_Assignment_
Only the last stretch of the records is wanted: restate word for word the line with "Prestasi SMANIG Awal Semester Genap 2017" and every line after it.

*** Opening of Data records ***

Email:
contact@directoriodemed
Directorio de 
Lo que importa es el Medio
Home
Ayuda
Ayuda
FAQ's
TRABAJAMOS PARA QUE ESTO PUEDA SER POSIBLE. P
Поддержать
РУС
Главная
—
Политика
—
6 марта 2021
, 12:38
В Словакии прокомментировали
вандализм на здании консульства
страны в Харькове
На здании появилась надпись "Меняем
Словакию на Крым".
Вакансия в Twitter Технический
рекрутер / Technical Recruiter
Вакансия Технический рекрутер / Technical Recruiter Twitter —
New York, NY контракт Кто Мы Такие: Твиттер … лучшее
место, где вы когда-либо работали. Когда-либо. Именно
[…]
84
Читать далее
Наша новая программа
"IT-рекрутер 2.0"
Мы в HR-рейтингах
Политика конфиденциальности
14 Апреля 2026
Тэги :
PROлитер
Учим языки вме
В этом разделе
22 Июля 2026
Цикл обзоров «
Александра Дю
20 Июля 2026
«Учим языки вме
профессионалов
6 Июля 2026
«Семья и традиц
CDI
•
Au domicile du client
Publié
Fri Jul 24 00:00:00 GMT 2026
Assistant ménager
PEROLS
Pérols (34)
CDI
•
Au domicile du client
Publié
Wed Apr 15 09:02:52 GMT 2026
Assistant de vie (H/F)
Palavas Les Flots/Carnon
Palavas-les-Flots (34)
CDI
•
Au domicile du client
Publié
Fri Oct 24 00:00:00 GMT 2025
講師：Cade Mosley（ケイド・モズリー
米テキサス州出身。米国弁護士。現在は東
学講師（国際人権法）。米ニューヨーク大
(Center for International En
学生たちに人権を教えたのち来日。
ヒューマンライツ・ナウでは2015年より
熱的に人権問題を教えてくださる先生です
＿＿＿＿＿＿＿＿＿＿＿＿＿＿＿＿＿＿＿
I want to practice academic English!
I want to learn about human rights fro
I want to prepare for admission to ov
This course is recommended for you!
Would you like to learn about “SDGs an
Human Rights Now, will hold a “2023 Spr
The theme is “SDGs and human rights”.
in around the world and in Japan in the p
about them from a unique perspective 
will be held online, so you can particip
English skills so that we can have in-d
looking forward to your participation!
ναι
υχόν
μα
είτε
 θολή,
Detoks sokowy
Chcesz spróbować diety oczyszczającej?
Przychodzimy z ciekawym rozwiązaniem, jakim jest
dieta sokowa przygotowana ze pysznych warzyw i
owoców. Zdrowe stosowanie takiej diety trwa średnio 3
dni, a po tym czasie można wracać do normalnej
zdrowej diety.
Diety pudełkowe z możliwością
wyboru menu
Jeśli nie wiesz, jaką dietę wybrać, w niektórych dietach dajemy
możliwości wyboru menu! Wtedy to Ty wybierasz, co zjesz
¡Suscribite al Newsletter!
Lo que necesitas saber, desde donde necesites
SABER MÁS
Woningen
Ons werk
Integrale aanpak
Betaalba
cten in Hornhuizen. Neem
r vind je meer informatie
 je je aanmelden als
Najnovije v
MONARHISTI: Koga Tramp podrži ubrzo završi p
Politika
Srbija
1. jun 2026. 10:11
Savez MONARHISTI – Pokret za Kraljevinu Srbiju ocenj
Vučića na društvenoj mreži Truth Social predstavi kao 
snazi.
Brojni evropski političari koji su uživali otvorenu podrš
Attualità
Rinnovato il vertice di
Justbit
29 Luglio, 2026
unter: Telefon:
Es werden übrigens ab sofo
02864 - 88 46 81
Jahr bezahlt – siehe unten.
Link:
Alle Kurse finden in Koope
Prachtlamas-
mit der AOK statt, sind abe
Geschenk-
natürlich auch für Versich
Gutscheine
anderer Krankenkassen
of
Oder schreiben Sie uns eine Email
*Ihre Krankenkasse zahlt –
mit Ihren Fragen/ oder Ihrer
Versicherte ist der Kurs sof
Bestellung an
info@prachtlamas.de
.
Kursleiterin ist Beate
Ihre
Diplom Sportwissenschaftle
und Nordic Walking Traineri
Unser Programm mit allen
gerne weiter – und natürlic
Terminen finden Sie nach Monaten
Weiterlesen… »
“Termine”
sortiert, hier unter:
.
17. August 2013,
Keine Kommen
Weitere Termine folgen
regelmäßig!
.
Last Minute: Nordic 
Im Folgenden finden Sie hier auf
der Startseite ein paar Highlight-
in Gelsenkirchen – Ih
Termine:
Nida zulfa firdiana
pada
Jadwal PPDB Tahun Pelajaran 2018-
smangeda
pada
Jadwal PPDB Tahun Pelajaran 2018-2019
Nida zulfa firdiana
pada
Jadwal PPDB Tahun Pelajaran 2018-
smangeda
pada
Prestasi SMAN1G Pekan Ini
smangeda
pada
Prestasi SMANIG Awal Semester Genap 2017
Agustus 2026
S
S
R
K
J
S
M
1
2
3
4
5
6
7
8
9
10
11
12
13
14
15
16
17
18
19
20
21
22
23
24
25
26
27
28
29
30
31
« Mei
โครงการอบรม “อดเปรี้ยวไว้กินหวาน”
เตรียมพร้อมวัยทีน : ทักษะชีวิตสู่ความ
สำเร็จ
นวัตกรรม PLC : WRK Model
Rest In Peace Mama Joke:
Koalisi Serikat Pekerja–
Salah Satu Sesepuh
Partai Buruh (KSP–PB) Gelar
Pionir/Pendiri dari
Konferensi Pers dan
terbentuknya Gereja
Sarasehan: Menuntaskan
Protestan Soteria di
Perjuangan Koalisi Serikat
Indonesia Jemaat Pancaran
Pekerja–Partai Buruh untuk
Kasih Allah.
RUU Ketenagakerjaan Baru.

*** Close of Data records ***

_Result of this exercise_
Prestasi SMANIG Awal Semester Genap 2017
Agustus 2026
S
S
R
K
J
S
M
1
2
3
4
5
6
7
8
9
10
11
12
13
14
15
16
17
18
19
20
21
22
23
24
25
26
27
28
29
30
31
« Mei
โครงการอบรม “อดเปรี้ยวไว้กินหวาน”
เตรียมพร้อมวัยทีน : ทักษะชีวิตสู่ความ
สำเร็จ
นวัตกรรม PLC : WRK Model
Rest In Peace Mama Joke:
Koalisi Serikat Pekerja–
Salah Satu Sesepuh
Partai Buruh (KSP–PB) Gelar
Pionir/Pendiri dari
Konferensi Pers dan
terbentuknya Gereja
Sarasehan: Menuntaskan
Protestan Soteria di
Perjuangan Koalisi Serikat
Indonesia Jemaat Pancaran
Pekerja–Partai Buruh untuk
Kasih Allah.
RUU Ketenagakerjaan Baru.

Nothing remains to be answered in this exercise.